Reputation: 31
I'm trying to hook up a Strapi backend to a SvelteKit frontend, and stuck on how to persist user login state so that everything doesn't just reset on refresh, or when navigating to a new page. I've tried:
export const user = writable(localStorage.user)
because that code was running in the browser, and I couldn't wrap it in an if (browser) {...}
because import and export can only appear at the top level. Also tried a function in hooks.js to read the contents of localStorage and update the store, but it seems that functions getting called from there run on the server, even if it's the same function that works to access localStorage on login... and plus b) from what I gather, storing jwt's in localStorage is insecure.if (browser) {...}
never seemed to work, or I couldn't get it to, anyway. (Happy to provide more code details on what I tried here if needed. It's a mess, but it's saved in git.)I know this is a thing every app that has users needs to do, so I'm sure there's a way to do it in SvelteKit. But I can't find anything online that explains it, and I can't figure it out from the official docs either.

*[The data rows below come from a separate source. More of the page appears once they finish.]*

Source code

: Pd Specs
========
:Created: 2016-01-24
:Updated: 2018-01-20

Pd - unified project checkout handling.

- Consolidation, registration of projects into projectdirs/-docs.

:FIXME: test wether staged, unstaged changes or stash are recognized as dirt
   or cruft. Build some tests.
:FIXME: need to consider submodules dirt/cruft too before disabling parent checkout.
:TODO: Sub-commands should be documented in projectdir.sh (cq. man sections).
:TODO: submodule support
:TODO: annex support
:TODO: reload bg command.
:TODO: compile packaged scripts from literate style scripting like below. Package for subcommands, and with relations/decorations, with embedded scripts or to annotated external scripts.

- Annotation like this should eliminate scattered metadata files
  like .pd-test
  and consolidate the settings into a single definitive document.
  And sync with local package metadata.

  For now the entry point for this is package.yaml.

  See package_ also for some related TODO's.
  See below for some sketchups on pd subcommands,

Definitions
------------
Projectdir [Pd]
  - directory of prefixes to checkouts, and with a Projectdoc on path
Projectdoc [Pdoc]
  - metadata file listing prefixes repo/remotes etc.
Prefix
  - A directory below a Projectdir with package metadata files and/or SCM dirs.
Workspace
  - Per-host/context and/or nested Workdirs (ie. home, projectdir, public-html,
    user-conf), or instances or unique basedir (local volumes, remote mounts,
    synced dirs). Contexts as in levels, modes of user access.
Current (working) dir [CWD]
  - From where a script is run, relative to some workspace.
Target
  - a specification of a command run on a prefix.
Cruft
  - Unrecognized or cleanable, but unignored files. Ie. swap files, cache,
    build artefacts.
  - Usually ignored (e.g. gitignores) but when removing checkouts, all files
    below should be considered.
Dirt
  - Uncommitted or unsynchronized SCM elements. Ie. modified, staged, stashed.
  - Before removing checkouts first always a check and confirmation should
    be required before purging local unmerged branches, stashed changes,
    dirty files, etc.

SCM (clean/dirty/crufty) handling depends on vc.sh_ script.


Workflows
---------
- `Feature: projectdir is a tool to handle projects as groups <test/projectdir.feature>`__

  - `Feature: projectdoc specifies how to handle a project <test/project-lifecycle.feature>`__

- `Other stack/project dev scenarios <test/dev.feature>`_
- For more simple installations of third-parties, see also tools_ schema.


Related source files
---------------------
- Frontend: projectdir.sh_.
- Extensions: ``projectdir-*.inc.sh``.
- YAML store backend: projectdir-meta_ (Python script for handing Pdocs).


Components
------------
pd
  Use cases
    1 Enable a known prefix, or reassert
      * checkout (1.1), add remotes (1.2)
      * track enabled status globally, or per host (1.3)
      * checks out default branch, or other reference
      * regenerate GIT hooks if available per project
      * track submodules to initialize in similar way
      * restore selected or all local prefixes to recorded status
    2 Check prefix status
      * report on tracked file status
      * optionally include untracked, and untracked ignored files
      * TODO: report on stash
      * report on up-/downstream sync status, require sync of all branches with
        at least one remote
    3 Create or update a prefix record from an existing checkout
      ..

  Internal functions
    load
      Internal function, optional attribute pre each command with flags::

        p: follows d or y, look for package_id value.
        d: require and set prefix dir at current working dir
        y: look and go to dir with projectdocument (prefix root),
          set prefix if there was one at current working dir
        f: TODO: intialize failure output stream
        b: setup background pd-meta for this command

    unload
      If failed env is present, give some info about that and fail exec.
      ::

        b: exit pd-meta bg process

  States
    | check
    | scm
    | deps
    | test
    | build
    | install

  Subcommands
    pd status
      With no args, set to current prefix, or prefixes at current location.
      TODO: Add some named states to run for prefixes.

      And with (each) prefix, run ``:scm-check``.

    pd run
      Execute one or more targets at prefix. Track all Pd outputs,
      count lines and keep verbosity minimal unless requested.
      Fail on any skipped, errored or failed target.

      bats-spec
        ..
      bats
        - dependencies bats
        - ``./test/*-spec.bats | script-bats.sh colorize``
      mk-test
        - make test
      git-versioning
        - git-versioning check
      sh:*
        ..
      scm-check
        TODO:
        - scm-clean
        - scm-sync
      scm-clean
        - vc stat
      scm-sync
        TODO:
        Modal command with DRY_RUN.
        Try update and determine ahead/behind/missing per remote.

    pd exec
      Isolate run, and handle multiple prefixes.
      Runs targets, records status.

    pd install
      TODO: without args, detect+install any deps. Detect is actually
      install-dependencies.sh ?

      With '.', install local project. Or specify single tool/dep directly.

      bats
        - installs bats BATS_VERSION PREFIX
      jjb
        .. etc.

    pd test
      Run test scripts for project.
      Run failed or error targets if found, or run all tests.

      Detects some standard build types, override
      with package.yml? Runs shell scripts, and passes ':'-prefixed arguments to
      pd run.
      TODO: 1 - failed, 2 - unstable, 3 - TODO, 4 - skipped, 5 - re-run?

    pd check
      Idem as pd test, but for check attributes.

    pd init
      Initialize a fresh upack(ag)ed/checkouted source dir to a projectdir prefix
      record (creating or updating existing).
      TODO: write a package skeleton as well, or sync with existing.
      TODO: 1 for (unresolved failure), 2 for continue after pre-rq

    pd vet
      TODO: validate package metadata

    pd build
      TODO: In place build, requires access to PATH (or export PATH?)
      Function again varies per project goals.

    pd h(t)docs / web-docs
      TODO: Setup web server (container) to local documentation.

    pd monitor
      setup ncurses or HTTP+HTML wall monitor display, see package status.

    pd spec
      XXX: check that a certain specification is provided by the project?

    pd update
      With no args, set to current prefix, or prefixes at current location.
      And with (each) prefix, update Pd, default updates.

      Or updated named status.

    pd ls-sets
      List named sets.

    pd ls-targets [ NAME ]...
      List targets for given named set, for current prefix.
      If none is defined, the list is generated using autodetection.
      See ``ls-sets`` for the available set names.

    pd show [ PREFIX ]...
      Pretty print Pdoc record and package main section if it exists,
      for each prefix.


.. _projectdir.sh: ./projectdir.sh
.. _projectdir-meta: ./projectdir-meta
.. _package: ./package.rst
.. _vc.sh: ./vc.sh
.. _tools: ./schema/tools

So am I missing something easy? (Probably.) Or is there a tricky way to do this?
Upvotes: 3
Views: 5451
Reputation: 1516
For a SvelteKit SPA authenticating to Strapi, here's the happy path flow I would use:
import { session } from '$app/stores'
...
const loginClickHandler = async () => {
...
const fromEndpoint = await res.json()
session.set({ user: fromEndpoint.user })
}
At this point, you have the user information persisted client-side and the JWT as an httpOnly cookie that can't be read or modified by client-side JavaScript code. Each request you make to your own server's pages or endpoints will send the JWT cookie along.
If you want to logout, call an endpoint on your server (/auth/logout) that sets the existing jwt cookie to have an Expires based on the current date/time:
response.headers['Set-Cookie'] = `jwt=; Path=/; HttpOnly; Expires=${new Date().toUTCString()}`
You would also want to clear the user object in your store (or the session store).
The main takeaway for the above example is that your client would never directly talk to Strapi. Strapi's API would be called only by your SvelteKit server's endpoints. The httpOnly jwt cookie representing your session with Strapi would be included in every request to your server's endpoints to use/validate with Strapi's API (or delete if expired or the user logged out).
There are lots of other approaches but I prefer this one for security reasons.